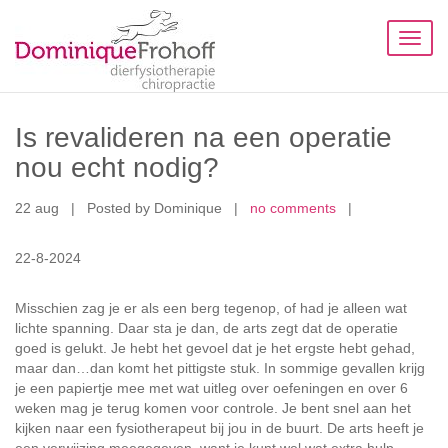
Toggl
naviga
Is revalideren na een operatie
nou echt nodig?
22 aug
|
Posted by Dominique
|
no comments
|
22-8-2024
Misschien zag je er als een berg tegenop, of had je alleen wat
lichte spanning. Daar sta je dan, de arts zegt dat de operatie
goed is gelukt. Je hebt het gevoel dat je het ergste hebt gehad,
maar dan…dan komt het pittigste stuk. In sommige gevallen krijg
je een papiertje mee met wat uitleg over oefeningen en over 6
weken mag je terug komen voor controle. Je bent snel aan het
kijken naar een fysiotherapeut bij jou in de buurt. De arts heeft je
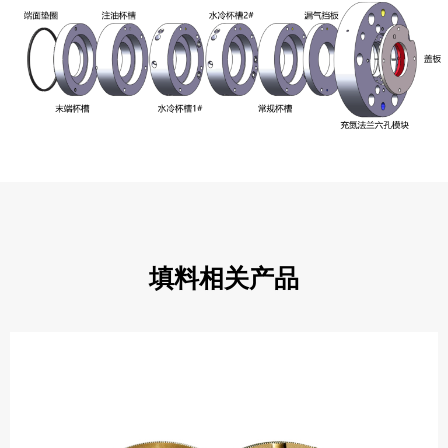
填料相关产品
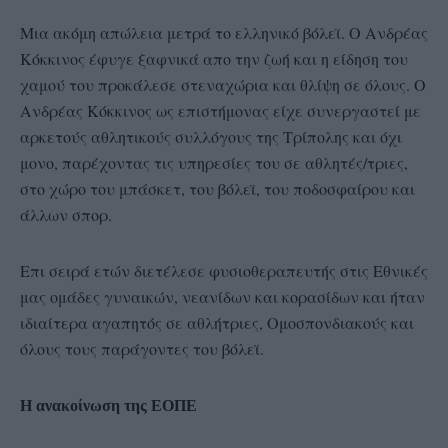
Μια ακόμη απώλεια μετρά το ελληνικό βόλεϊ. Ο Ανδρέας
Κόκκινος έφυγε ξαφνικά απο την ζωή και η είδηση του
χαμού του προκάλεσε στεναχώρια και θλίψη σε όλους. Ο
Ανδρέας Κόκκινος ως επιστήμονας είχε συνεργαστεί με
αρκετούς αθλητικούς συλλόγους της Τρίπολης και όχι
μονο, παρέχοντας τις υπηρεσίες του σε αθλητές/τριες,
στο χώρο του μπάσκετ, του βόλεϊ, του ποδοσφαίρου και
άλλων σπορ.
Επι σειρά ετών διετέλεσε φυσιοθεραπευτής στις Εθνικές
μας ομάδες γυναικών, νεανίδων και κορασίδων και ήταν
ιδιαίτερα αγαπητός σε αθλήτριες, Ομοσπονδιακούς και
όλους τους παράγοντες του βόλεϊ.
Η ανακοίνωση της ΕΟΠΕ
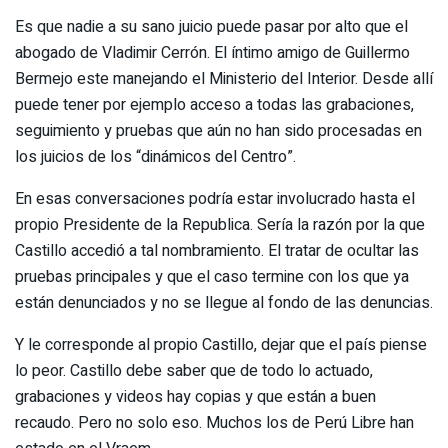
Es que nadie a su sano juicio puede pasar por alto que el
abogado de Vladimir Cerrón. El íntimo amigo de Guillermo
Bermejo este manejando el Ministerio del Interior. Desde allí
puede tener por ejemplo acceso a todas las grabaciones,
seguimiento y pruebas que aún no han sido procesadas en
los juicios de los “dinámicos del Centro”.
En esas conversaciones podría estar involucrado hasta el
propio Presidente de la Republica. Sería la razón por la que
Castillo accedió a tal nombramiento. El tratar de ocultar las
pruebas principales y que el caso termine con los que ya
están denunciados y no se llegue al fondo de las denuncias.
Y le corresponde al propio Castillo, dejar que el país piense
lo peor. Castillo debe saber que de todo lo actuado,
grabaciones y videos hay copias y que están a buen
recaudo. Pero no solo eso. Muchos los de Perú Libre han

# # # # #

The expected result is every record above, word for word, with no pictures in it.

* PROBLEM SOLUTION
Toggl
naviga
Is revalideren na een operatie
nou echt nodig?
22 aug
|
Posted by Dominique
|
no comments
|
22-8-2024
Misschien zag je er als een berg tegenop, of had je alleen wat
lichte spanning. Daar sta je dan, de arts zegt dat de operatie
goed is gelukt. Je hebt het gevoel dat je het ergste hebt gehad,
maar dan…dan komt het pittigste stuk. In sommige gevallen krijg
je een papiertje mee met wat uitleg over oefeningen en over 6
weken mag je terug komen voor controle. Je bent snel aan het
kijken naar een fysiotherapeut bij jou in de buurt. De arts heeft je
填料相关产品
Μια ακόμη απώλεια μετρά το ελληνικό βόλεϊ. Ο Ανδρέας
Κόκκινος έφυγε ξαφνικά απο την ζωή και η είδηση του
χαμού του προκάλεσε στεναχώρια και θλίψη σε όλους. Ο
Ανδρέας Κόκκινος ως επιστήμονας είχε συνεργαστεί με
αρκετούς αθλητικούς συλλόγους της Τρίπολης και όχι
μονο, παρέχοντας τις υπηρεσίες του σε αθλητές/τριες,
στο χώρο του μπάσκετ, του βόλεϊ, του ποδοσφαίρου και
άλλων σπορ.
Επι σειρά ετών διετέλεσε φυσιοθεραπευτής στις Εθνικές
μας ομάδες γυναικών, νεανίδων και κορασίδων και ήταν
ιδιαίτερα αγαπητός σε αθλήτριες, Ομοσπονδιακούς και
όλους τους παράγοντες του βόλεϊ.
Η ανακοίνωση της ΕΟΠΕ
Es que nadie a su sano juicio puede pasar por alto que el
abogado de Vladimir Cerrón. El íntimo amigo de Guillermo
Bermejo este manejando el Ministerio del Interior. Desde allí
puede tener por ejemplo acceso a todas las grabaciones,
seguimiento y pruebas que aún no han sido procesadas en
los juicios de los “dinámicos del Centro”.
En esas conversaciones podría estar involucrado hasta el
propio Presidente de la Republica. Sería la razón por la que
Castillo accedió a tal nombramiento. El tratar de ocultar las
pruebas principales y que el caso termine con los que ya
están denunciados y no se llegue al fondo de las denuncias.
Y le corresponde al propio Castillo, dejar que el país piense
lo peor. Castillo debe saber que de todo lo actuado,
grabaciones y videos hay copias y que están a buen
recaudo. Pero no solo eso. Muchos los de Perú Libre han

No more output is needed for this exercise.